MSEAS did much, much more than the average economics conference to stimulate debate and to provoke creative ideas. I much enjoyed the open and creative atmosphere that brought together people from fields as diverse as biology, economics, and anthropology. As far as I have seen in all discussions people were very open and respectful to each other’s views. Which is different from what I have seen in some of the more disciplinary or conservation-oriented conferences. Oh, and getting a cartoonist capture the sessions was an excellent move. He was not just funny, he actually contributed to the debate and gave us fresh new insights. More input from artists next time please!
|Beth Fulton on people’s trust in models|
Boy, do I envy this generation of young researchers working in this field. The Young Researchers Workshops gave them the chance to pose questions to more experienced researchers in the field on all kinds of issues. (I felt to old to ask a question and too young to answer one.) I wish EAERE had this when I did my PhD!
From the presentations and keynote lectures I got the overall impression that there is a particular need for social indicators (other than economic ones, and employment), analyses of governance and institutions, and further integration of the whole range of issues in analyses and assessments. The topics were clearly skewed towards fisheries, which is a shame given the growing importance of other sectors, but also understandable given that this was an initiative by people within the ICES network. I was somewhat surprised to notice that there was not a single cost-benefit analysis, especially considering that the OECD’s Ocean Economy report explicitly calls for more cost-benefit analyses of ocean management.
|Shame she wasn’t there second
time I visited the Océanopolis
I was particularly enthusiastic about some of the qualitative research that shone a new light on economic analyses. Edwin van Helmond presented an analysis of Dutch fisher behaviour where interviews with fishers helped resolve a number of puzzles in the data that statistical analysis could never have solved. Matthias Kokorsch presented the results of a series of interviews he did with Icelandic fishers on the effects of the tradable quota system in that country.

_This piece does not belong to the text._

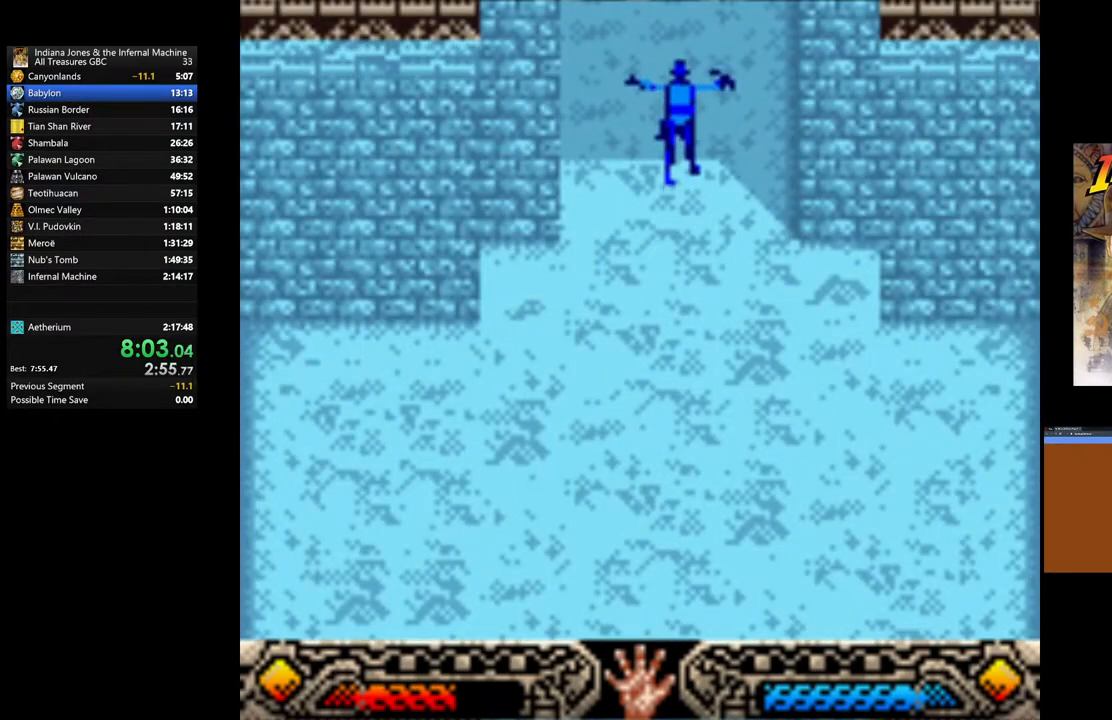
{"buttons": [], "left_stick": "up-right", "right_stick": "center", "events": [[400, "left_stick", "up-right"]]}
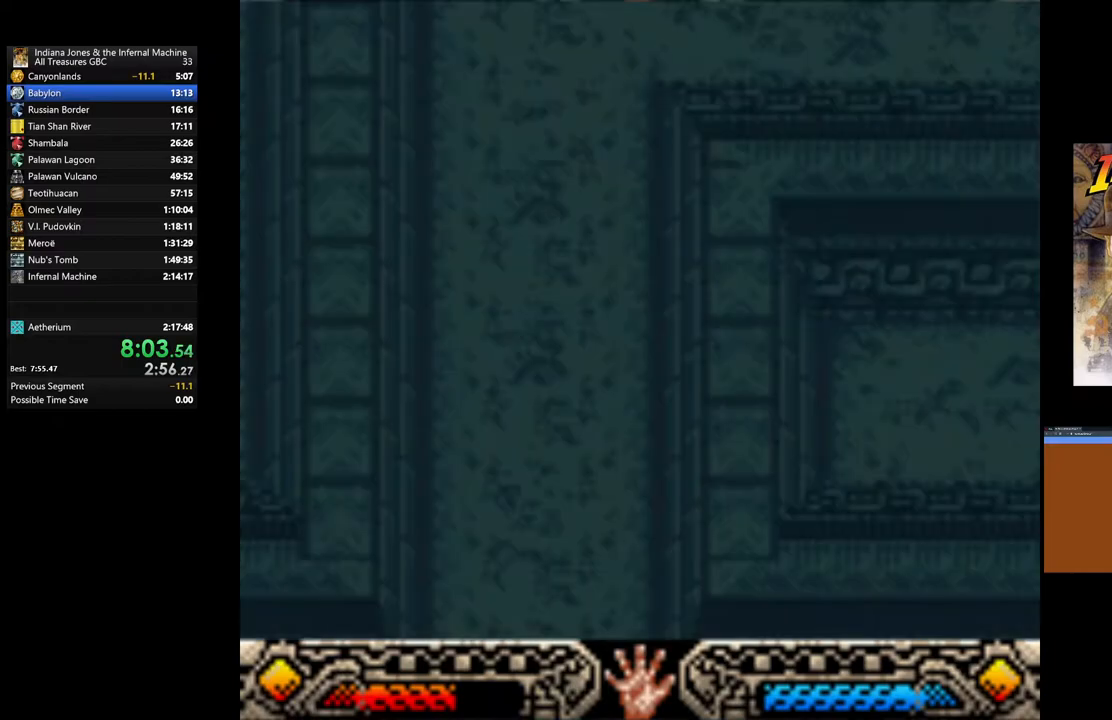
{"buttons": [], "left_stick": "up-right", "right_stick": "center", "events": []}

Slow sessions are just not my thing. I went to the Sunday session in the Tara Inn: there were loads of people, the atmosphere was great, but the music just did not appeal to me. It’s not the pace: there’s nothing wrong with playing a bit slower if you can’t keep up with the standard speed. In fact it’s better than playing above your level! But the playing was sloppy. Luckily I did get the chance to see some of the local traditions at the very last evening at a Fest Deiz!